The problem was with high score table. For some unknown reason, it takes over 15 seconds to load if you’re lucky, it usually takes even more. So, I’ve rolled up my sleeves and started going trough undocumented code previously written by one developer and then altered/upgraded by another (it was a hard read). Couple of minutes later, the problem was found.
Did you predict thousands of users to swarm the high score table?
The developer who made the initial code didn’t test or predict how his code will behave with a large number of users. My guess is he didn’t even have all requirement specifications when he started and just had to “wing it”. More specifically, at first, he probably just had to load high score table based on user score, and later came the project manager and said that he needs to add additional score to users for every sent and accepted invite. The requirements like that usually happen in the middle of the project or even near the deadline without any extensions because “Hey, it’s just this simple feature, you can do it in 5 minutes, right?”. And it doesn’t end there. At some point, he also had to make position sharing for users with the same score, BUT the ones who got that score first, had to be at the top. At first, high score worked just fine. If tested on 50-100 users, it would render in no time, but as the high score table gets more and more populated, it takes more time to render, culminating at 7k+ users with 15-20 seconds delay.

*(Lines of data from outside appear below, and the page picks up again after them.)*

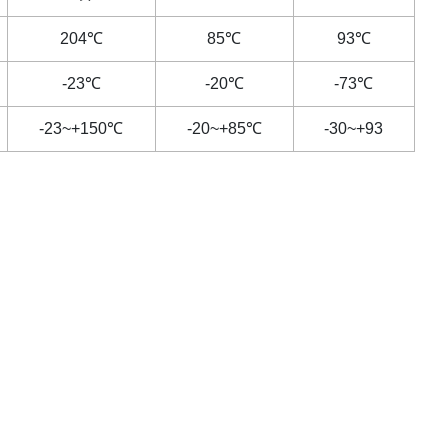
204
℃
85
℃
93
℃
-23
℃
-20
℃
-73
℃
-23~+150
℃
-20~+85
℃
-30~+93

Cheaper & “expensive” development solution
In order to optimize, we have some choices, rebuild the whole feature with high number of users in mind which can be slow and painful and, at most times, too expensive solution. A cheaper solution is to think of a workaround and just tweak a bit here and there.
Cheaper solution
In a case of an upcoming deadline or if we’re unable to invest enough time to make a complex solution, we can optimize the existing code. The first thing we can do is decrease number of database queries. The current code gets all players ordered by score, and then for each player makes a check with all other players to compare scores and save current position, checking time when the score is altered to reposition users. By eliminating position share feature, we don’t need to calculate position of every user, we can use current player position from array of users, and make a time check only on players who have the same score.

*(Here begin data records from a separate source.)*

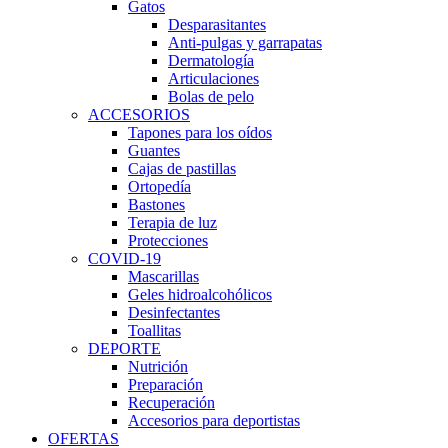
Gatos
Desparasitantes
Anti-pulgas y garrapatas
Dermatología
Articulaciones
Bolas de pelo
ACCESORIOS
Tapones para los oídos
Guantes
Cajas de pastillas
Ortopedía
Bastones
Terapia de luz
Protecciones
COVID-19
Mascarillas
Geles hidroalcohólicos
Desinfectantes
Toallitas
DEPORTE
Nutrición
Preparación
Recuperación
Accesorios para deportistas
OFERTAS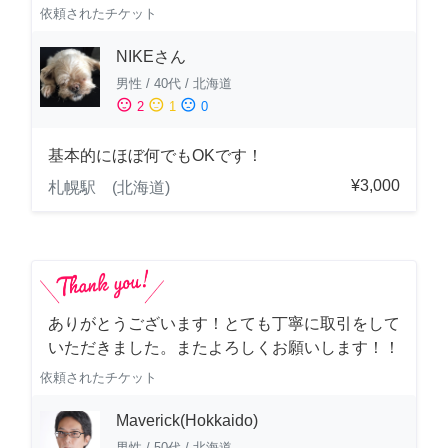
依頼されたチケット
NIKEさん
男性
/
40代
/
北海道
sentiment_satisfied
sentiment_neutral
sentiment_dissatisfied
2
1
0
基本的にほぼ何でもOKです！
¥3,000
札幌駅 (北海道)
ありがとうございます！とても丁寧に取引をして
いただきました。またよろしくお願いします！！
依頼されたチケット
Maverick(Hokkaido)
男性
/
50代
/
北海道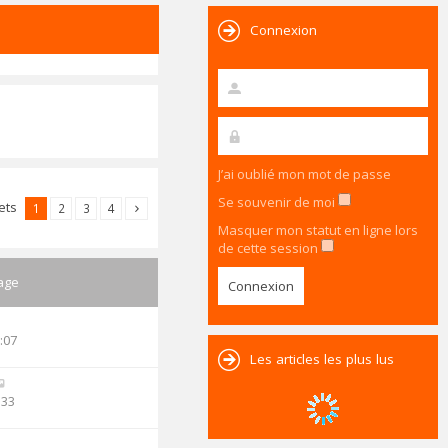
Connexion
J’ai oublié mon mot de passe
Se souvenir de moi
jets
1
2
3
4
Masquer mon statut en ligne lors
de cette session
age
:07
Les articles les plus lus
:33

This solution, even though not perfect, decreased rendering time from 15-20 to 2-3 seconds which is good enough for a temporary fix.
Expensive (complex) solution
More complex solutions would include storing a fraction of high score table in memory, make all necessary alterations and writing to database when data is ready.
For example, if position sharing feature is required, we need to alter positions of players who are in the range. Let’s say a user in position 15 has a score of 120, he gets 10 more points and now has more than players in positions 14, 13 and 12. In this case, we would only need to alter players from 12-15, a recursive function that would check current player score vs the next one and switching positions of both players if needed. Unavoidable problem pops up again when we have the same score. It can be a lot faster if position is not shared with 2 or more players, because now, let’s say the player in position 12 has the same score as player who was previously in position 15. They need to share position 12, and we have to go back (or down on the high score table) and alter every position beneath the position 12 (also now we have a hole in the table). Let’s visualize that a bit:
position – score
12 – 130
13 – 128
14 – 124
15 – 120 (+10)
16 – 118
———————
12 – 130
13 – 128
14 – 130
15 – 124
———————
12 – 130
13 – 130
14 – 128
15 – 124
———————
Without position sharing, this works pretty fast. Now, when the position has to be shared, we get this problem:
12 – 130
12 – 130
-empty-
14 – 128
15 – 124
———————
So, now we need to remove that empty position by affecting almost the entire table. Changing position 14 to 13, 15 to 14, 16 to 15 etc. Now imagine if you have million players.
Position sharing feature, is it worth?
I don’t think position sharing feature is worth the resource abuse. Also, let’s not forget that in the case when there is no position sharing, we do not need to check the timestamp when the score was achieved, we only switch positions IF the score is greater, not equal.